In Duizend heuvels laat Peeters Alexis Kagame op zijn sterfbed terugblikken op zijn leven. Terwijl de Franse historicus Gérard Prunier zijn Rwandese vakbroeder in zijn standaardwerk Rwanda. Histoire d’un génocide verwijt een gevaarlijke, geëuropeaniseerde reconstructie van het prekoloniale Rwanda te hebben gegeven, koestert Peeters ontegenzeggelijk sympathie voor de man. ‘De blanken kwamen naar Rwanda en zeiden: jullie hebben geen geschiedenis. Kun je je dat voorstellen? Voor mij is hij een held omdat hij Rwanda zijn geschiedenis wilde teruggeven,’ legt hij uit. Maar een tragische held is Kagame zeker. Mede onder invloed van blanke wetenschappers en priesters bestempelde hij de Tutsi’s als het volk dat altijd al uitverkoren was voor het koningschap. In Duizend heuvels citeert Peeters de Witte Pater Van Overschelde die de Tutsi’s ‘de adelstand van het negerras’ en ‘verkapte blanken’ noemde. Terwijl het onderscheid Hutu-Tutsi voorheen vooral een kwestie van sociale positie was, maakten de koloniale autoriteiten er een raciale zaak van, die ze ook nog eens in het paspoort optekenden.

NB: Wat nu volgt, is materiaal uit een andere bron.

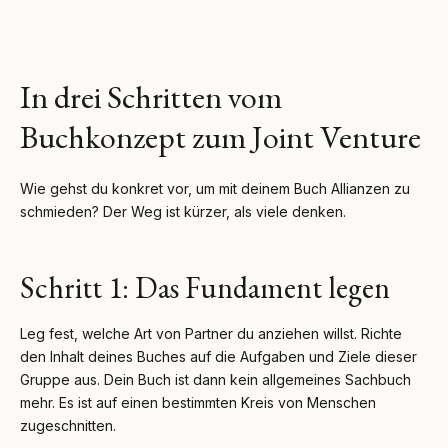
In drei Schritten vom
Buchkonzept zum Joint Venture
Wie gehst du konkret vor, um mit deinem Buch Allianzen zu
schmieden? Der Weg ist kürzer, als viele denken.
Schritt 1: Das Fundament legen
Leg fest, welche Art von Partner du anziehen willst. Richte
den Inhalt deines Buches auf die Aufgaben und Ziele dieser
Gruppe aus. Dein Buch ist dann kein allgemeines Sachbuch
mehr. Es ist auf einen bestimmten Kreis von Menschen
zugeschnitten.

‘Voor mij gaat het boek vooral ook daar over,’ vertelt Peeters. ‘Wij als blanken komen naar ginder, als koloniaal, als pastoor, als verpleger, als wetenschapper en wij veranderen daar van alles. Niet dat het voordien ideaal was, maar het is om zeep, het evenwicht is verstoord. Wij denken dat wij als antropologen iets onderzoeken, maar we komen in een echokamer, we stellen daar vragen en we horen antwoorden langs alle kanten. Het is onze eigen stem.’

Maakt het feit dat wij blanken het daar om zeep hebben geholpen ons schuldig?

‘Als het over de genocide gaat, vind ik dat we daarin ons deel hebben. Ik zeg niet dat we naar daar gingen met slechte bedoelingen. Zeker die paters niet, met wie ik echt intense gesprekken heb gehad. Maar ik weet niet of we trots kunnen zijn op wat ze daar gebouwd hebben. In 1994 was de katholieke kerk de grootste werkgever van heel dat land. Dat is toch misdadig, super gevaarlijk? Ze zat heel dicht bij de macht. Alle middelbare scholen waren in handen van de Witte Paters. Die werden niet tegengesproken. De aartsbisschop zat in de machtskliek rond president Habyarimana. Toen wij daar kwamen, hebben we gekozen voor het bevestigen en concentreren van de macht bij de Tutsi’s. Eind jaren vijftig verlegde zowel de kerk als de koloniale overheid plots de macht van de Tutsi’s naar de Hutu’s, alsof het nooit anders was geweest. We hebben daardoor een moorddadige cocktail gebrouwen. Bovendien hebben wij Belgen in 1994, toen het erop aankwam, een bijzondere schuld op ons geladen. Wij hadden daar para’s die werden vermoord door Hutu’s.

Op dat moment heeft Willy Claes, toen minister van Buitenlandse Zaken, onze troepen teruggetrokken en de Verenigde Naties bewerkt om ook hun soldaten terug te trekken. Op dat moment is de genocide losgebarsten. Hadden wij toen nog duizend para’s gestuurd en de wereld gevraagd ook volk te sturen, dan was er geen genocide geweest.’

Nederland heeft Srebrenica, dat een nationaal trauma wordt genoemd. Is Rwanda dat voor jullie?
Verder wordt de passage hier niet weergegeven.